Израиль. Вилла в районе Кейсарии.

Февраль 1986 года.

Огромная двухэтажная вилла, сложенная из тесаного пористого камня, с голубым бассейном в форме скрюченной инфузории и белыми, похожими на операционные столы, шезлонгами, напоминала голливудский павильон, в котором вот-вот начнутся съемки фильма о жизни миллионеров, которым обрыдла мирская суета. Ни одна деталь вокруг даже отдаленно не напоминала об индивидуальности хозяев этого роскошного строения. Быстро завершив осмотр величественного и бескрайнего как пустыня Калахари холла с классическим набором мягкой мебели, а также десятка комнат и санузлов, где буквально все — от идеально заправленных постелей до бритвенных станков и пластиковых бутылок с шампунями — выглядело девственно нетронутым, я поняла, что дом, в который привезли меня с Паулиной, был НИЧЬИМ. То есть, не принадлежащим какой-то конкретной семейной паре или человеку.
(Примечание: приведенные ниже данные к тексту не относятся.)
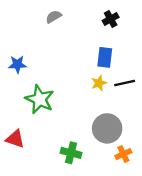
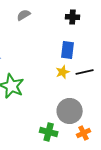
black cross: (111, 19) -> (73, 17), turned 32
green cross: (71, 153) -> (49, 132), moved

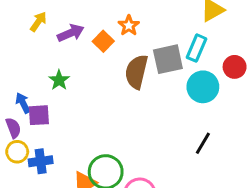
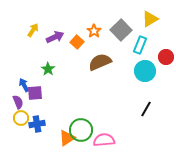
gray square: (168, 59) -> (121, 30), moved, turned -30
brown semicircle: (136, 72) -> (100, 62), turned 55

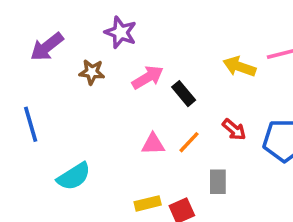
В таких домах люди не живут — они лишь ПЕРЕЖИДАЮТ здесь какие-то жизненные передряги, чтобы затем уехать отсюда.

И никогда не возвращаться…

Как когда-то давным-давно, в Майами, мы с Паулиной развалились в креслах-шезлонгах на балконе второго этажа и молчали минут десять, что уже само по себе было фактом тревожным. Каждая из нас делала вид, что всецело поглощена созерцанием идеально ровных рядов высоченных и стройных, как балерины, пальм, окаймлявших со всех четырех сторон мое очередное убежище на пути в никуда. Гордые часовые низких широт выросли именно в этом месте и в ТАКОМ порядке, естественно, не по воле природы — их посадил человек, хорошо разбиравшийся в законах фортификации. А потому ряды пальм выглядели так плотно и НЕПРОНИЦАЕМО, наглухо закрывая обзор как извне, так и изнутри, что никаких сомнений по поводу изначальной функции благородных растений — декоративно оформленные ряды колючей проволоки — не вызывали.

— Как вы думаете, Паулина, а ток между пальмами пропущен?

— Вряд ли… — несмотря на наброшенную ангоровую кофту, Паулина все время ежилась. Солнце, правда, светило вовсю, тем не менее, было довольно прохладно. — Насколько мне известно, Валечка, дерево не проводит электричество… Ты о чем-то беспокоишься?

— Считаете, не о чем?

— Не заводись! — Паулина с таким неподдельным любопытством созерцала ряды пальм, словно видела перед собой шеренги мужчин, каждого из которых надо во что бы то ни стало соблазнить.

— Вы хоть знаете, о чем со мной говорили и что вообще меня ждет?

— Естественно, знаю… — Паулина повернула в мою сторону как всегда идеально уложенную голову. — Мы же с израильтянами — партнеры в этом деле. А почему ты спрашиваешь, Валечка?

— Значит, дальше я поеду одна?

— Господи, что за девичьи метаморфозы?!.. — не отвечая на вопрос, Паулина пожала плечами. — Это же входило в твои планы с самого начала! Джон Уэйн в гордом одиночестве выезжает на тропу войны против племени белокурых индейцев с «Калашниковыми» вместо томагавков! Всего несколько недель назад ты и слышать ни о ком не хотела и вообще собиралась все сделать одна!..

— Неправда, я рассчитывала на помощь.

— А разве ты ее не получила?

— Ага, — кивнула я, испытывая уже знакомое желание окунуть идеально уложенную голову Паулины в тазик с соляной кислотой, чтобы вместе с макияжем с него навсегда сползло это мерзкое выражение самодостаточности. — Вместо защиты мне, бабе, собираются вручить заминированный конструктор типа «Сделай сам и попробуй не взлететь на воздух». Ну, не сволочи?!..

— А вот и наш храбрый и носатый рыцарь Ланселот! — Паулина выразительно повела подбородком в сторону аллеи, на которой появился Дов. С балкона второго этажа седая голова израильтянина напоминала движущийся одуванчик. — Кстати, милочка, один из авторов твоего конструктора…

— Утро перестает быть томным, — пробурчала я, чувствуя как сразу отяжелели мои ноги.

— Точно, — поддакнула Паулина. — Повстречать с утра еврея — значит испортить себе весь день.

— Вы действительно антисемитка, Паулина? — я почти реально ощущала рядом тазик с соляной кислотой.

— Я американка, милочка.

— Вы меня уже почти убедили, что это — одно и тоже.